IEEE Spectrum and Mark Harris have unearthed another satellite scoop, digging up Facebook work on a Low Earth Orbit (LEO) satellite constellation to deliver worldwide broadband.
A Federal Communications Commission (FCC) filing from PointView Tech LLC describes an experimental satellite called Athena. The satellite would be built by Space Systems Loral and operate radios in E-band spectrum, with 71-76 GHz for downlinks and 81-86 GHz for uplinking information. Athena would be put into a 500 to 550 kilometer orbit in early 2019 and operate on a two year trial once in operation. The satellite would be around 0.33 cubic meters and weigh in at 150 kilograms.

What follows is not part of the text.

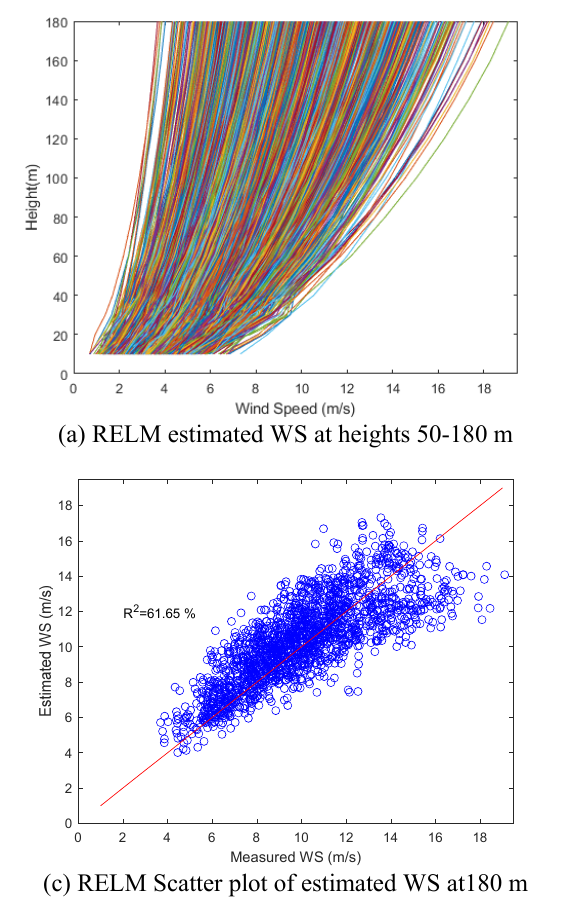
(f) Sample of measured and estimated WS at 100 m Figure 7. Results for estimation of WS at 100 m based on WS measurements at heights 10-40 m and estimated at 50-90 m.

Athena would communicate with three ground stations in Los Angeles and Ventura counties. Downlinks could be as fast as 10 Gbps while uplinks could reach 30 Gbps, with the single satellite providing about 8 minutes of useful transmission time overhead a couple times a day. In comparison, SpaceX’s StarLink satellites are expected to deliver downlink speeds of 1 Gbps, but nobody has tried the E-band radio frequency spectrum for satellite operations. The higher frequencies could have problems with rain or other particulates, like fog or smog.

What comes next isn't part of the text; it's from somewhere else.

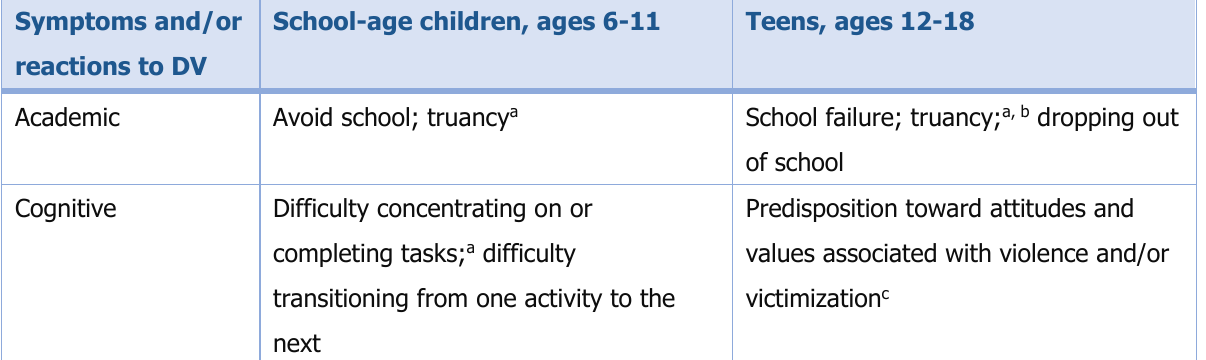
Table 1. Symptoms of Exposure to DV in Youth of Different Ages and Developmental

On the other hand, Facebook has conducted tests of E-band using a high-altitude solar powered drone. A fleet of small satellites could be used to provide 24×7 coverage of the entire globe, but there’s more to the Facebook connection than just E-band and drone experiments. Harris points out PointView Tech has the same corporate agent as other Facebook subsidiaries in Delaware and the same Washington D.C. law firm and lawyer wrote up previous FCC filings.

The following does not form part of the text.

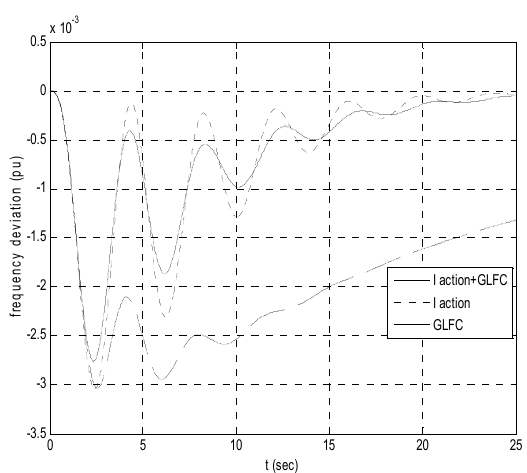
Designs 2019 , 3 , x FOR PEER REVIEW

Another clue to Facebook involvement is PointView’s filing lists an address in Los Angeles which just so happens to be where Facebook is leasing 80,000 square feet of office space. Facebook also has a job opening out of that office for an “Extra-Terrestrial Product Manager” working with aerospace technologies.
Facebook has long discussed various ways and means to provide broadband connectivity to the underserved and unserved, including the aforementioned solar powered drone. It had planned to lease transponder time on the AMOS-6 satellite to deliver broadband to parts of Africa, but AMOS-6 was destroyed by a pre-launch accident in September 2016.
A bigger question is what Facebook may or may not do if its’ experimental satellite has a successful test. A number of companies, including OneWeb, SpaceX, and Telesat, are building large satellite constellations to provide broadband service around the globe, with multiple phases planned to add additional capacity. OneWeb plans to launch its first operational satellites later this year, while SpaceX and Telesat are currently operating technology pathfinder satellites before ordering production hardware. There’s also the question of what Boeing plans to do with its FCC licenses to operate a large satellite constellation; so far Boeing hasn’t announced a partner it can work with, since it just wants to build hardware and let someone else deliver end-to-end broadband services.
By the time Facebook finishes up its test period, one or more LEO broadband constellations should be moving towards operation. It may be easier for Facebook to buy time in bulk to provide “free” or subsidized Internet access. The company could also choose to open source its E-band satellite findings, encouraging others to tap into the technology to increase data rates and lower the cost of satellite broadband for all.